[What the exercise asks] Return the data. Every word must match.

(Page segmentation data)
──────

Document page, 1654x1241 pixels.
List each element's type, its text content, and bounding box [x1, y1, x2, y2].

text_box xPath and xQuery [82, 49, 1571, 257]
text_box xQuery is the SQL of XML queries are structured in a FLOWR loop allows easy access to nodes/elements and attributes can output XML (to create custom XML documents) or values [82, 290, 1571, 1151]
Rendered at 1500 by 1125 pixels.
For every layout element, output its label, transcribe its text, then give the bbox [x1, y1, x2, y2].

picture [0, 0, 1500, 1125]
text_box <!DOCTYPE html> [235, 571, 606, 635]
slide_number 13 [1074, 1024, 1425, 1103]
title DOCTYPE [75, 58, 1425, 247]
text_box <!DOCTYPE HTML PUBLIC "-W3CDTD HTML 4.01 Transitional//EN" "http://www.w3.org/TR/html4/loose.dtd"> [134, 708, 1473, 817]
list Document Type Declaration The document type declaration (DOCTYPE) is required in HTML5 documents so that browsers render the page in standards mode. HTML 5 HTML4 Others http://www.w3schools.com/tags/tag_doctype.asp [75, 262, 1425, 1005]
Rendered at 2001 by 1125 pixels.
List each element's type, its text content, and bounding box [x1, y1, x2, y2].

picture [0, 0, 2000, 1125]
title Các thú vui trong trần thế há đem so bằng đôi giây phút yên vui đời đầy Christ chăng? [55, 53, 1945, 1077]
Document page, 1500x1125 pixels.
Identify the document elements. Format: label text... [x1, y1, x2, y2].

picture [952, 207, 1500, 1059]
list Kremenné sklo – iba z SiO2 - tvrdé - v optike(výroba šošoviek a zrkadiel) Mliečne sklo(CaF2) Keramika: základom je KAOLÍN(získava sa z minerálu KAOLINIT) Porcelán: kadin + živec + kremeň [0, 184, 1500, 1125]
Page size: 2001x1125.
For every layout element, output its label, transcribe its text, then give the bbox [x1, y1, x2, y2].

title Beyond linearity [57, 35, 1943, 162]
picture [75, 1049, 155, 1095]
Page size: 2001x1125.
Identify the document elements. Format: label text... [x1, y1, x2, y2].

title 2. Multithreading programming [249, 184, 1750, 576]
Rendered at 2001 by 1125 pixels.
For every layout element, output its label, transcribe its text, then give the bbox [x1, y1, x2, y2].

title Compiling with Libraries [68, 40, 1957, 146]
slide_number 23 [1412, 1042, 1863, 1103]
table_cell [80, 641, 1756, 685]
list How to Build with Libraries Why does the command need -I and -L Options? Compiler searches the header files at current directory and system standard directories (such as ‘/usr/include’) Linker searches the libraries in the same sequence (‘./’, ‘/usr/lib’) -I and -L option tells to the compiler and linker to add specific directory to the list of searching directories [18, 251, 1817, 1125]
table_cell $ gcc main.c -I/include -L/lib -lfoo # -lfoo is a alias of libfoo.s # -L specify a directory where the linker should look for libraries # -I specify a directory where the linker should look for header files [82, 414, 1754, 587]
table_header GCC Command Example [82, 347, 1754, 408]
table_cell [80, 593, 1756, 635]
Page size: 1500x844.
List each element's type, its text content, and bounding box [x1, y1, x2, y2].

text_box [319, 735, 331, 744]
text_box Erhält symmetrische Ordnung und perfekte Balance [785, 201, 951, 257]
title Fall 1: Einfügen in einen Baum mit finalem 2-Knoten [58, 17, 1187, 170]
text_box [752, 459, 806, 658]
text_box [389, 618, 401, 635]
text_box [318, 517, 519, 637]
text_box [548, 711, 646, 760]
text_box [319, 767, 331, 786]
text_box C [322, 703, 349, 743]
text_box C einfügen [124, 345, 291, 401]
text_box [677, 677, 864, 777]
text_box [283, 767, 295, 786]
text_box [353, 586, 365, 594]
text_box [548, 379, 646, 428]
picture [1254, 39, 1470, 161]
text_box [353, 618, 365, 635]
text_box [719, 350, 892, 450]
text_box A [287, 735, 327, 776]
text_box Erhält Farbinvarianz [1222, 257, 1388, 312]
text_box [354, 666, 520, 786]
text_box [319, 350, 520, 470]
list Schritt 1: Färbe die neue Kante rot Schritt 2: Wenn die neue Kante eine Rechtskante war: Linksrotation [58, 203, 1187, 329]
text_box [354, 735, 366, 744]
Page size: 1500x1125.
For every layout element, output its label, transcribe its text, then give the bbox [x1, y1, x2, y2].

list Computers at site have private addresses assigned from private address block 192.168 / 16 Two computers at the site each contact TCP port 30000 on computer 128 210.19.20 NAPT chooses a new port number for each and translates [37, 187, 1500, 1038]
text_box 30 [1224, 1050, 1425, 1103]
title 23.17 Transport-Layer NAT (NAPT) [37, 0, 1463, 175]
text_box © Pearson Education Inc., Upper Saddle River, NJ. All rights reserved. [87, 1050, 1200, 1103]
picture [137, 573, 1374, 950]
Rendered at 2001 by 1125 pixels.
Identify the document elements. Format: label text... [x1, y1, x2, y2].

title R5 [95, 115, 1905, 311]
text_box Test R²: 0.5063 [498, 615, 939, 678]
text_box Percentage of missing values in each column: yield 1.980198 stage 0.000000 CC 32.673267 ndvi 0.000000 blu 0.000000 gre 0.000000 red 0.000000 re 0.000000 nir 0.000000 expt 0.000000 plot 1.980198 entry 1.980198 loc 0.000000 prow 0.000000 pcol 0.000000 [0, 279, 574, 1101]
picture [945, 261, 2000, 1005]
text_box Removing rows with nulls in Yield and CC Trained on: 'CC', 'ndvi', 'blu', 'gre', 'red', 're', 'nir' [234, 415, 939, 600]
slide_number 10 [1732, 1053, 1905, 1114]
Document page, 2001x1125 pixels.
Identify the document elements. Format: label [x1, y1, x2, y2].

──────

[Answer section]
Document page, 1654x1241 pixels.
List each element's type, its text content, and bounding box [x1, y1, x2, y2].

text_box xPath and xQuery [82, 49, 1571, 257]
text_box xQuery is the SQL of XML queries are structured in a FLOWR loop allows easy access to nodes/elements and attributes can output XML (to create custom XML documents) or values [82, 290, 1571, 1151]
Rendered at 1500 by 1125 pixels.
For every layout element, output its label, transcribe its text, then give the bbox [x1, y1, x2, y2].

picture [0, 0, 1500, 1125]
text_box <!DOCTYPE html> [235, 571, 606, 635]
slide_number 13 [1074, 1024, 1425, 1103]
title DOCTYPE [75, 58, 1425, 247]
text_box <!DOCTYPE HTML PUBLIC "-W3CDTD HTML 4.01 Transitional//EN" "http://www.w3.org/TR/html4/loose.dtd"> [134, 708, 1473, 817]
list Document Type Declaration The document type declaration (DOCTYPE) is required in HTML5 documents so that browsers render the page in standards mode. HTML 5 HTML4 Others http://www.w3schools.com/tags/tag_doctype.asp [75, 262, 1425, 1005]
Rendered at 2001 by 1125 pixels.
List each element's type, its text content, and bounding box [x1, y1, x2, y2].

picture [0, 0, 2000, 1125]
title Các thú vui trong trần thế há đem so bằng đôi giây phút yên vui đời đầy Christ chăng? [55, 53, 1945, 1077]
Document page, 1500x1125 pixels.
Identify the document elements. Format: label text... [x1, y1, x2, y2].

picture [952, 207, 1500, 1059]
list Kremenné sklo – iba z SiO2 - tvrdé - v optike(výroba šošoviek a zrkadiel) Mliečne sklo(CaF2) Keramika: základom je KAOLÍN(získava sa z minerálu KAOLINIT) Porcelán: kadin + živec + kremeň [0, 184, 1500, 1125]
Page size: 2001x1125.
For every layout element, output its label, transcribe its text, then give the bbox [x1, y1, x2, y2].

title Beyond linearity [57, 35, 1943, 162]
picture [75, 1049, 155, 1095]
Page size: 2001x1125.
Identify the document elements. Format: label text... [x1, y1, x2, y2].

title 2. Multithreading programming [249, 184, 1750, 576]
Rendered at 2001 by 1125 pixels.
For every layout element, output its label, transcribe its text, then give the bbox [x1, y1, x2, y2].

title Compiling with Libraries [68, 40, 1957, 146]
slide_number 23 [1412, 1042, 1863, 1103]
table_cell [80, 641, 1756, 685]
list How to Build with Libraries Why does the command need -I and -L Options? Compiler searches the header files at current directory and system standard directories (such as ‘/usr/include’) Linker searches the libraries in the same sequence (‘./’, ‘/usr/lib’) -I and -L option tells to the compiler and linker to add specific directory to the list of searching directories [18, 251, 1817, 1125]
table_cell $ gcc main.c -I/include -L/lib -lfoo # -lfoo is a alias of libfoo.s # -L specify a directory where the linker should look for libraries # -I specify a directory where the linker should look for header files [82, 414, 1754, 587]
table_header GCC Command Example [82, 347, 1754, 408]
table_cell [80, 593, 1756, 635]
Page size: 1500x844.
List each element's type, its text content, and bounding box [x1, y1, x2, y2].

text_box [319, 735, 331, 744]
text_box Erhält symmetrische Ordnung und perfekte Balance [785, 201, 951, 257]
title Fall 1: Einfügen in einen Baum mit finalem 2-Knoten [58, 17, 1187, 170]
text_box [752, 459, 806, 658]
text_box [389, 618, 401, 635]
text_box [318, 517, 519, 637]
text_box [548, 711, 646, 760]
text_box [319, 767, 331, 786]
text_box C [322, 703, 349, 743]
text_box C einfügen [124, 345, 291, 401]
text_box [677, 677, 864, 777]
text_box [283, 767, 295, 786]
text_box [353, 586, 365, 594]
text_box [548, 379, 646, 428]
picture [1254, 39, 1470, 161]
text_box [353, 618, 365, 635]
text_box [719, 350, 892, 450]
text_box A [287, 735, 327, 776]
text_box Erhält Farbinvarianz [1222, 257, 1388, 312]
text_box [354, 666, 520, 786]
text_box [319, 350, 520, 470]
list Schritt 1: Färbe die neue Kante rot Schritt 2: Wenn die neue Kante eine Rechtskante war: Linksrotation [58, 203, 1187, 329]
text_box [354, 735, 366, 744]
Page size: 1500x1125.
For every layout element, output its label, transcribe its text, then give the bbox [x1, y1, x2, y2].

list Computers at site have private addresses assigned from private address block 192.168 / 16 Two computers at the site each contact TCP port 30000 on computer 128 210.19.20 NAPT chooses a new port number for each and translates [37, 187, 1500, 1038]
text_box 30 [1224, 1050, 1425, 1103]
title 23.17 Transport-Layer NAT (NAPT) [37, 0, 1463, 175]
text_box © Pearson Education Inc., Upper Saddle River, NJ. All rights reserved. [87, 1050, 1200, 1103]
picture [137, 573, 1374, 950]
Rendered at 2001 by 1125 pixels.
Identify the document elements. Format: label text... [x1, y1, x2, y2].

title R5 [95, 115, 1905, 311]
text_box Test R²: 0.5063 [498, 615, 939, 678]
text_box Percentage of missing values in each column: yield 1.980198 stage 0.000000 CC 32.673267 ndvi 0.000000 blu 0.000000 gre 0.000000 red 0.000000 re 0.000000 nir 0.000000 expt 0.000000 plot 1.980198 entry 1.980198 loc 0.000000 prow 0.000000 pcol 0.000000 [0, 279, 574, 1101]
picture [945, 261, 2000, 1005]
text_box Removing rows with nulls in Yield and CC Trained on: 'CC', 'ndvi', 'blu', 'gre', 'red', 're', 'nir' [234, 415, 939, 600]
slide_number 10 [1732, 1053, 1905, 1114]
Document page, 2001x1125 pixels.
Identify the document elements. Format: label [x1, y1, x2, y2].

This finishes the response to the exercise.